#### [SOURCE INFORMATION]
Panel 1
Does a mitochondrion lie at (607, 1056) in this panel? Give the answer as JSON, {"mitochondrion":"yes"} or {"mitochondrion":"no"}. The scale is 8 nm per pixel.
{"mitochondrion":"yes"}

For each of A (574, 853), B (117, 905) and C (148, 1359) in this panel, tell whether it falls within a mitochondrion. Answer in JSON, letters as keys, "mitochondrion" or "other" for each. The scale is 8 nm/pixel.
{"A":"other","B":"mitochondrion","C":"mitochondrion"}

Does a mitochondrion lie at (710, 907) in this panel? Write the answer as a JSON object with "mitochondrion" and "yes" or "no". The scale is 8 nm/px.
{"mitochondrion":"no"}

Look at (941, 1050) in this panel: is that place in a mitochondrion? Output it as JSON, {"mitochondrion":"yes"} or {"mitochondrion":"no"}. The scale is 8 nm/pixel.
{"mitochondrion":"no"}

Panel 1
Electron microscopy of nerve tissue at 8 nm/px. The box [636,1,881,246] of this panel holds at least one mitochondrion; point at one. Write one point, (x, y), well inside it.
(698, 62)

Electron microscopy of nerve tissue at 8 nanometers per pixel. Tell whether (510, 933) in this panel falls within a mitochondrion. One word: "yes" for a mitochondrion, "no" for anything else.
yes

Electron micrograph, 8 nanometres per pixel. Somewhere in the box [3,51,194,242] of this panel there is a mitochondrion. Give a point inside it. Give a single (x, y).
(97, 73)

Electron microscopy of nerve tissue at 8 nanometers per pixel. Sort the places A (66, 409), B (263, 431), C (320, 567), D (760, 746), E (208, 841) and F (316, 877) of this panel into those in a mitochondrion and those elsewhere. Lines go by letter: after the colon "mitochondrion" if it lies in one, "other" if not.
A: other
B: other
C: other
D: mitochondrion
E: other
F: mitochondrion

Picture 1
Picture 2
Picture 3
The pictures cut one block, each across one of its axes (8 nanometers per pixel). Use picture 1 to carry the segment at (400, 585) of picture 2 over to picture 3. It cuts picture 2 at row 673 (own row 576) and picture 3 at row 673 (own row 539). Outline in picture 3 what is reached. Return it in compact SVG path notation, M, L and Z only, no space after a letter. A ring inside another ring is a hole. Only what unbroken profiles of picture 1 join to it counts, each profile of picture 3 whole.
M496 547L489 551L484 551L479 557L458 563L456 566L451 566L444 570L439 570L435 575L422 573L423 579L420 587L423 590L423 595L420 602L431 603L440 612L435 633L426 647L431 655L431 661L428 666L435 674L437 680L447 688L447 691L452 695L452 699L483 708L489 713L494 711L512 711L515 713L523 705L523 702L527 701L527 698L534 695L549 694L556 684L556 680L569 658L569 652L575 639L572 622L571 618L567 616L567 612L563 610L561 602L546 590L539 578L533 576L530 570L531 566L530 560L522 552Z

#### [WHAT YOU ARE ASKED TO DO]
Each of the records shown above needs to be repeated exactly.

#### [TASK RESPONSE]
Panel 1
Does a mitochondrion lie at (607, 1056) in this panel? Give the answer as JSON, {"mitochondrion":"yes"} or {"mitochondrion":"no"}. The scale is 8 nm per pixel.
{"mitochondrion":"yes"}

For each of A (574, 853), B (117, 905) and C (148, 1359) in this panel, tell whether it falls within a mitochondrion. Answer in JSON, letters as keys, "mitochondrion" or "other" for each. The scale is 8 nm/pixel.
{"A":"other","B":"mitochondrion","C":"mitochondrion"}

Does a mitochondrion lie at (710, 907) in this panel? Write the answer as a JSON object with "mitochondrion" and "yes" or "no". The scale is 8 nm/px.
{"mitochondrion":"no"}

Look at (941, 1050) in this panel: is that place in a mitochondrion? Output it as JSON, {"mitochondrion":"yes"} or {"mitochondrion":"no"}. The scale is 8 nm/pixel.
{"mitochondrion":"no"}

Panel 1
Electron microscopy of nerve tissue at 8 nm/px. The box [636,1,881,246] of this panel holds at least one mitochondrion; point at one. Write one point, (x, y), well inside it.
(698, 62)

Electron microscopy of nerve tissue at 8 nanometers per pixel. Tell whether (510, 933) in this panel falls within a mitochondrion. One word: "yes" for a mitochondrion, "no" for anything else.
yes

Electron micrograph, 8 nanometres per pixel. Somewhere in the box [3,51,194,242] of this panel there is a mitochondrion. Give a point inside it. Give a single (x, y).
(97, 73)

Electron microscopy of nerve tissue at 8 nanometers per pixel. Sort the places A (66, 409), B (263, 431), C (320, 567), D (760, 746), E (208, 841) and F (316, 877) of this panel into those in a mitochondrion and those elsewhere. Lines go by letter: after the colon "mitochondrion" if it lies in one, "other" if not.
A: other
B: other
C: other
D: mitochondrion
E: other
F: mitochondrion

Picture 1
Picture 2
Picture 3
The pictures cut one block, each across one of its axes (8 nanometers per pixel). Use picture 1 to carry the segment at (400, 585) of picture 2 over to picture 3. It cuts picture 2 at row 673 (own row 576) and picture 3 at row 673 (own row 539). Outline in picture 3 what is reached. Return it in compact SVG path notation, M, L and Z only, no space after a letter. A ring inside another ring is a hole. Only what unbroken profiles of picture 1 join to it counts, each profile of picture 3 whole.
M496 547L489 551L484 551L479 557L458 563L456 566L451 566L444 570L439 570L435 575L422 573L423 579L420 587L423 590L423 595L420 602L431 603L440 612L435 633L426 647L431 655L431 661L428 666L435 674L437 680L447 688L447 691L452 695L452 699L483 708L489 713L494 711L512 711L515 713L523 705L523 702L527 701L527 698L534 695L549 694L556 684L556 680L569 658L569 652L575 639L572 622L571 618L567 616L567 612L563 610L561 602L546 590L539 578L533 576L530 570L531 566L530 560L522 552Z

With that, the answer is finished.